En se rendant personnellement auprès des autorités de la République démocratique du Congo, la responsable belge confère à cette décision une dimension solennelle, presque démonstrative, comme pour en souligner le caractère irrévocable.
Certes, tout État souverain est fondé à réguler l’accès à son territoire et à organiser le retour des personnes déboutées du droit d’asile. Nul ne saurait sérieusement contester ce principe, qui relève du cœur même de la compétence régalienne.
Toutefois, lorsque ces retours s’inscrivent dans un contexte où la situation sécuritaire et institutionnelle du pays d’origine demeure sujette à caution, la question cesse d’être purement juridique pour devenir éminemment morale et politique.
L’annonce de retours à la fois « volontaires » et contraints introduit, en outre, une ambiguïté préoccupante. Car le volontariat, dans un environnement marqué par la précarité administrative et la menace d’expulsion, peut aisément se muer en consentement sous contrainte. Dès lors, la frontière entre choix libre et décision imposée se brouille, exposant les autorités à des critiques quant au respect effectif des principes humanitaires qui fondent le droit d’asile.
L’épreuve du réel : révélateur des fragilités congolaises
Au-delà des réactions indignées qu’elle suscite au sein de la diaspora et de certains cercles politiques, cette décision agit comme un révélateur implacable des fragilités structurelles de la République démocratique du Congo. Car si le retour de ses ressortissants apparaît aujourd’hui problématique, c’est bien en raison des incertitudes persistantes qui entourent la capacité de l’État à garantir leur sécurité physique et leur protection juridique.
En creux, la mesure belge interroge la crédibilité même du système politique congolais. Elle met en lumière une réalité souvent éludée : celle d’un appareil institutionnel encore en quête de consolidation, où l’effectivité des droits fondamentaux demeure inégale, et où les garanties offertes aux citoyens ne dissipent pas entièrement les craintes de persécutions, d’arbitraire ou d’insécurité.
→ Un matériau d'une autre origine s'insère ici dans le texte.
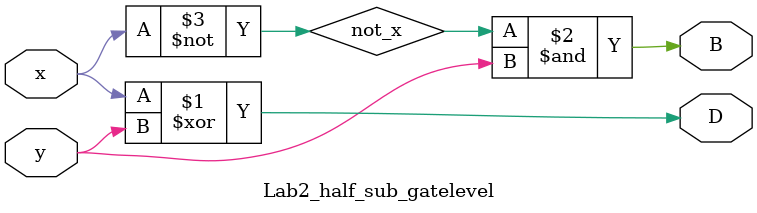
<source format=v>
module Lab2_half_sub_gatelevel(input x, y, output B, D);
	wire not_x;
	not (not_x, x);
	xor #(4) (D, x, y);
	and #(2) (B, not_x, y);
endmodule
	
	
</source>
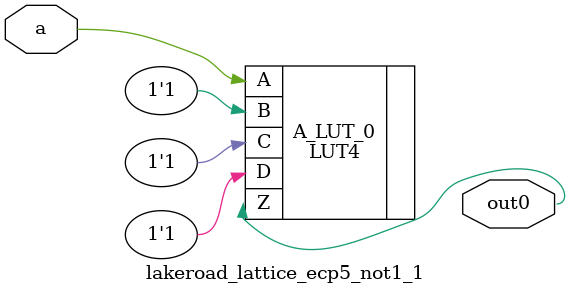
<source format=v>
/* Generated by Yosys 0.16+41 (git sha1 29c0a5958, x86_64-apple-darwin20.2-clang 10.0.0-4ubuntu1 -fPIC -Os) */

module lakeroad_lattice_ecp5_not1_1(a, out0);
  wire _0_;
  wire _1_;
  wire _2_;
  wire _3_;
  wire _4_;
  wire _5_;
  wire _6_;
  input a;
  wire a;
  output out0;
  wire out0;
  LUT4 #(
    .INIT(16'h7fff)
  ) A_LUT_0 (
    .A(a),
    .B(1'h1),
    .C(1'h1),
    .D(1'h1),
    .Z(out0)
  );
  LUT4 #(
    .INIT(16'h0000)
  ) B_LUT_1 (
    .A(1'h0),
    .B(1'h0),
    .C(1'h0),
    .D(1'h0),
    .Z(_6_)
  );
  LUT4 #(
    .INIT(16'h0000)
  ) C_LUT_2 (
    .A(1'h0),
    .B(1'h0),
    .C(1'h0),
    .D(1'h0),
    .Z(_5_)
  );
  LUT4 #(
    .INIT(16'h0000)
  ) D_LUT_3 (
    .A(1'h0),
    .B(1'h0),
    .C(1'h0),
    .D(1'h0),
    .Z(_4_)
  );
  LUT4 #(
    .INIT(16'h0000)
  ) E_LUT_4 (
    .A(1'h0),
    .B(1'h0),
    .C(1'h0),
    .D(1'h0),
    .Z(_3_)
  );
  LUT4 #(
    .INIT(16'h0000)
  ) F_LUT_5 (
    .A(1'h0),
    .B(1'h0),
    .C(1'h0),
    .D(1'h0),
    .Z(_2_)
  );
  LUT4 #(
    .INIT(16'h0000)
  ) G_LUT_6 (
    .A(1'h0),
    .B(1'h0),
    .C(1'h0),
    .D(1'h0),
    .Z(_1_)
  );
  LUT4 #(
    .INIT(16'h0000)
  ) H_LUT_7 (
    .A(1'h0),
    .B(1'h0),
    .C(1'h0),
    .D(1'h0),
    .Z(_0_)
  );
endmodule


</source>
Cette situation place les autorités congolaises face à une responsabilité historique. Car au-delà des protestations diplomatiques ou des indignations circonstancielles, c’est la question de la refondation de l’État qui se trouve posée.
Un État dont les citoyens fuient massivement et dont le retour de ces derniers suscite l’inquiétude, est un État sommé de se réinventer.
Ainsi, loin de se réduire à un différend migratoire entre Bruxelles et Kinshasa, cette affaire révèle une tension plus profonde : celle qui oppose la souveraineté proclamée à la réalité vécue. Elle rappelle, avec une acuité particulière, que la dignité d’une nation se mesure aussi à sa capacité à offrir à ses propres enfants les conditions d’une existence sûre, libre et juridiquement protégée.